The original Trek Supercaliber was an extremely fast bike, using a unique IsoStrut shock to deliver an effective but short 60mm of rear travel paired with 100mm forks. Four years ago, that seemed like… enough. Now, courses continue to get more aggressive (have you seen the UCI MTB World Championships course? Seriously, look at it.), and the bike had to adapt.
The 2nd generation Trek Supercaliber looks very similar, in some very good ways, but rear travel stretches to 80mm and forks to 110mm with either the new Rockshox SID SL or Fox 34 SC forks. Geometry is updated to match, and it now has two levels of carbon fiber across the models.
Starting with the frames, both share the same OCLV laminate schedule, but different materials and layups. The top-level SLR saves about 200-250g by eliminating internal cable tunnels in the front triangle, though it does use foam sleeves to keep any brake or shift lines from rattling around. It also uses more higher modulus fibers and gets away with fewer plies, so less material overall, putting it around 1,800-1,830g.

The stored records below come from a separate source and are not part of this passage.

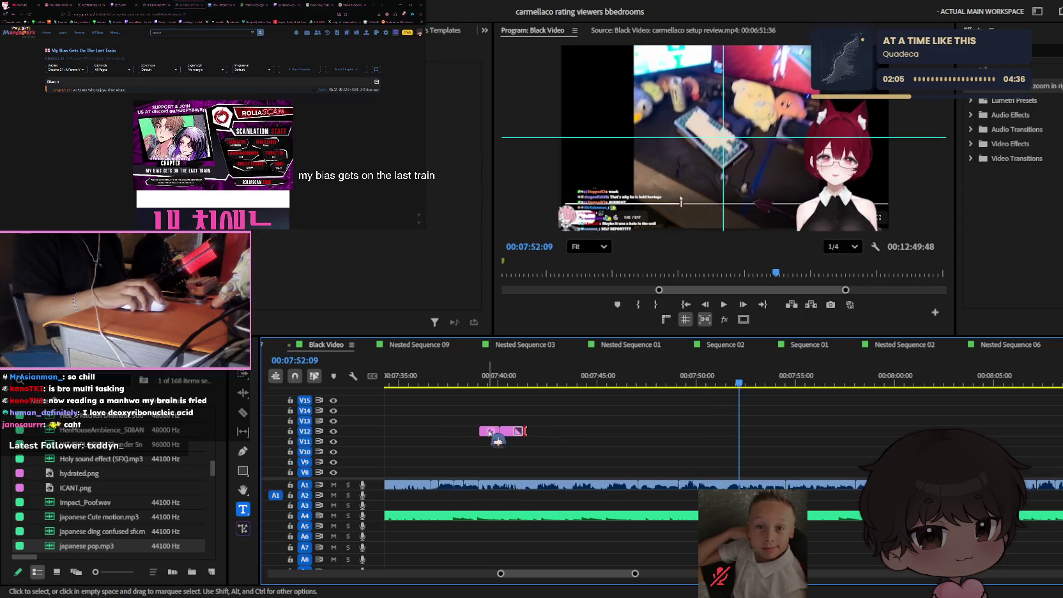
# - Alt-drag a copy of the short caption clip on V12 to the playhead near 07:51 and play it back
pyautogui.moveTo(498, 441); pyautogui.dragTo(736, 441)
pyautogui.press('j')
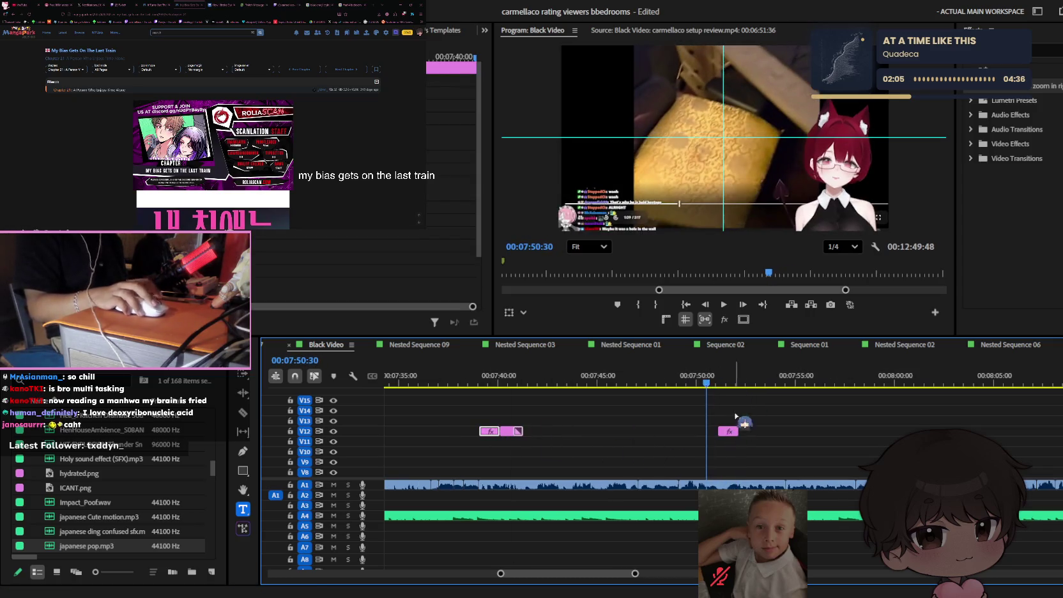
pyautogui.press('equal')
pyautogui.press('equal')
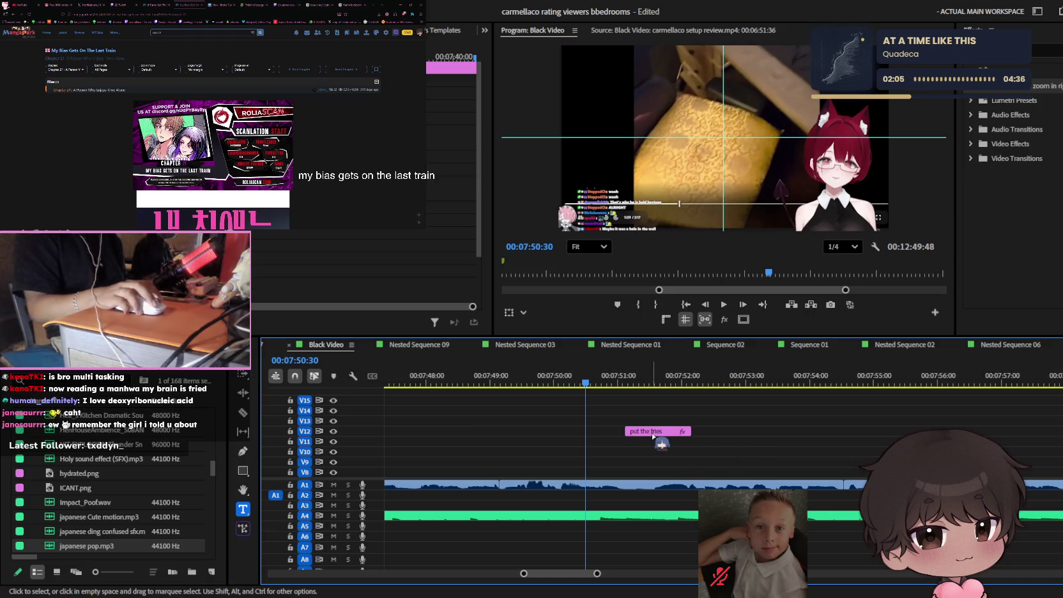
pyautogui.press('minus')
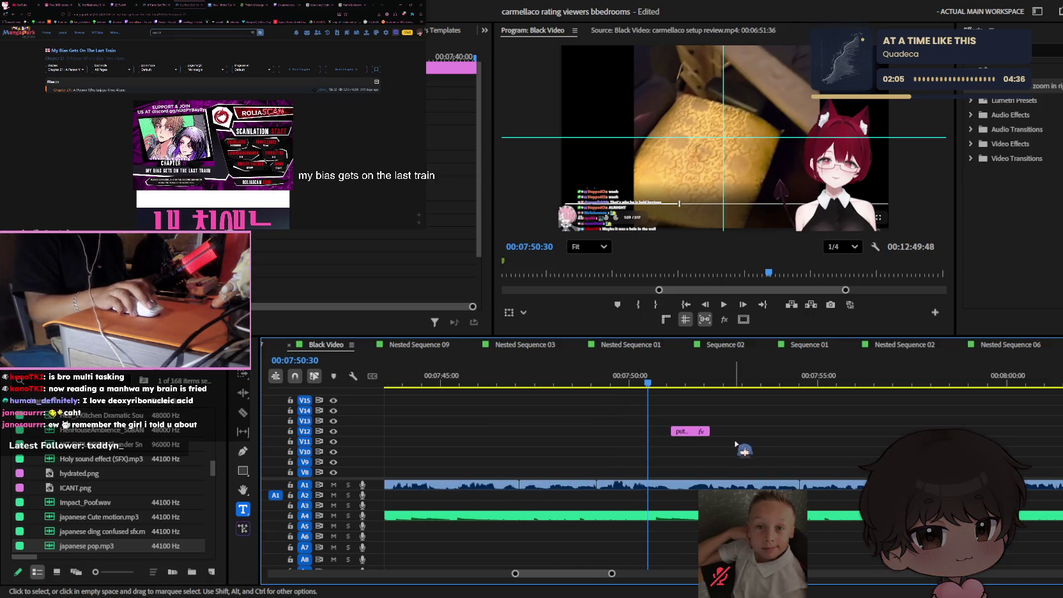
pyautogui.press('equal')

The SL gets those tunnels and channels to make routing and installation easier and uses more lower modulus fibers for a claimed weight around 2,030g, about the same as the prior model. Regardless of how you feel about losing or keeping internal sleeves, note that the bike sticks with standard internal routing ports at the head tube…no integrated stealth headset here, so there’s that.
Both models share the same rear triangle. Spec-wise, the SLR (9.8, 9.9) models get Bontrager’s one-piece carbon bar/stem and carbon wheels, which are some of the lightest on the market BTW. The SL (9.6, 9.7) models get alloy cockpits and wheels.
The shock is an all-new Rockshox SID Luxe IsoStrut model with 40mm stroke, up from the prior Fox IsoStrut model’s 32.5mm stroke. Eye-to-eye length only changed by 5mm. It also has a nearly flat 2:1 leverage ratio, versus the original’s that ramped from about 1.63:1 to 1.78:1, and higher anti-squat to keep it efficient under hard pedaling.
The head angle gets 1.5º slacker at 67.5º, and reach grows 10mm (ETT by 8mm). The BB sits 7mm higher to make room for the extra travel, and chainstay and wheelbase grow slightly for more stability. Seat angle gets 0.5º steeper.
The flex seatstays remain, eliminating any pivot near the rear axle, making it a single-pivot design that slides the sleeve over the shock to activate it. A floating rear brake mount keeps braking forces on the chainstay so they don’t affect the flex or suspension.
Note that claimed weight, just 20.5lb (20.8lb according to another spreadsheet they sent with the launch materials) for the top model. With hardware and IsoStrut shock, the claimed SLR frame weight is 1950g, add 200-250g for the SL version. Complete bikes range from 20.8lb (9.45kg) to 28.9lb (13.1kg), and prices from $4,199 to $11,699.